How our diasporans are keeping in touch

Lenox Mhlanga

It is that time of the year to pardon the well-worn cliche when our relatives from the diaspora come to visit. The drama that accompanies such pilgrimages is worth sharing.

A friend of mine returned to visit last December. It had been 10 years since we had last seen the back of his head. It was clear he was so homesick because he knelt and kissed the tarmac at the airport, much like the Pope does.

A flood of emotions came over him, not just because of the sheer passage of time, but the reality that we were still alive. While time had sure taken its toll on the oldest of the reception party, the younger among us looked, well, healthy. He expected the worst. 

Time never stands still. He discovered that so many of the people he knew back then, had passed on. It hit him like a truck. In fact, they say at home when a person you knew suddenly drops out of the social radar; the likelihood is that he or she has passed on.

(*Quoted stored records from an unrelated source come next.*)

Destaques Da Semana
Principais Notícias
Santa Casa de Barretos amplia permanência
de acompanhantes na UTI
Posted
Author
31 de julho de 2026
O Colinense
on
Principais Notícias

 As we took him around Bulawayo, he remarked at how the city had degenerated from the last time he was here. Yet, not as much as we made him believe. It also surprised him that the city seemed so much at peace, which was contrary to the image painted abroad or on online platforms. He noted, though, that people had shorter fuses. 

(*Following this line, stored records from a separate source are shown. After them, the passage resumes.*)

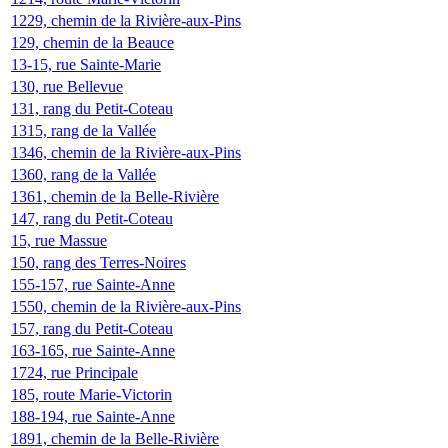
1229, chemin de la Rivière-aux-Pins
129, chemin de la Beauce
13-15, rue Sainte-Marie
130, rue Bellevue
131, rang du Petit-Coteau
1315, rang de la Vallée
1346, chemin de la Rivière-aux-Pins
1360, rang de la Vallée
1361, chemin de la Belle-Rivière
147, rang du Petit-Coteau
15, rue Massue
150, rang des Terres-Noires
155-157, rue Sainte-Anne
1550, chemin de la Rivière-aux-Pins
157, rang du Petit-Coteau
163-165, rue Sainte-Anne
1724, rue Principale
185, route Marie-Victorin
188-194, rue Sainte-Anne
1891, chemin de la Belle-Rivière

His workmates back in the UK were constantly calling him to find out if he was still alive. The impression was that the moment he landed back home, there were people waiting at the airport to arrest and throw him in jail! Well, not if you had committed a crime before skipping the country. Phela, icala kaliboli.

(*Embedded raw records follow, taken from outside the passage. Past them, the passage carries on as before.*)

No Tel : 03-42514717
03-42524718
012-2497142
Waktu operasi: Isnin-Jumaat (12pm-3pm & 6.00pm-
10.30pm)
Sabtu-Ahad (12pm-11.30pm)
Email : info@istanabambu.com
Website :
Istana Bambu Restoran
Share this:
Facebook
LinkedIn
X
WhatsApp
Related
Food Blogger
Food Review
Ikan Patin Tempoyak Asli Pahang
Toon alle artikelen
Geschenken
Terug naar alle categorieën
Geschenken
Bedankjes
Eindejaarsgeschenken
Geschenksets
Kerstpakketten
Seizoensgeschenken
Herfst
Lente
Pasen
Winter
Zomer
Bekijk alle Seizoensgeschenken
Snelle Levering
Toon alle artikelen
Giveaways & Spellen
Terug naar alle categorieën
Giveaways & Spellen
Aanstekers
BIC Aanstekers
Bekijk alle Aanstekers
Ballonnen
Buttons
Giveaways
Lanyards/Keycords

This might sound farfetched to some, but that is exactly what some of our relatives overseas, especially the gullible ones, believe to be true. Which leads to the assertion that distance makes the mind grow foggier?

Why are some of our folk in the diaspora so out of touch with what is happening back home? Is it they believe what we feed them for lack of more reliable sources of information? The field for fake news is a very fertile one.

We have discovered that contrary to popular belief, not so many have access to online sources. They rely on the precious few minutes on the phone with relatives who would pick what to tell them. It tempts them to paint a picture of desperation for obvious reasons.

Those valuable pounds and dollars keep coming through Western Union to keep body and soul together and a very fertile grapevine or pavement radio through a system of gossip feed our own fake news network.

Social media and cheaper ways of face-to-face communication like Skype and WhatsApp video fill that gap. They can access the new radio stations, both local and foreign online. 

The opportunity for those in the diaspora to get the correct picture is immense. This is the age of fact-checking. Getting it right is now a matter of choice and exposure.

This is also the age of citizen journalism. Anyone with a smartphone can relay news at the speed of light. 

Facebook has a live option that can enable anyone and their grandmother to relay events on demand. Media as we know it has been well and disrupted.

Getting the correct information is a matter of choice. It all depends on one’s intentions. There are those who would justify why they would like to remain overseas. Then there are those who, despite all the bad, see a bright future back home. They use any opportunity to visit and recharge their batteries. It’s expensive yes, but my friend says that coming home allowed him to readjust his compass.

The most difficult part for him is watching his kids grow up in a ‘foreign’ country. They will be strangers when he brings them to the country of his birth. But he will bring them anyway to the place of their roots. Even if it means dragging them here, kicking and screaming.

Take it from me, they will love it. Kusekhaya lapha, even if they struggle with the language. There is something inside that assures them they belong. When they go back to the ‘brighter lights,’ they will never be the same.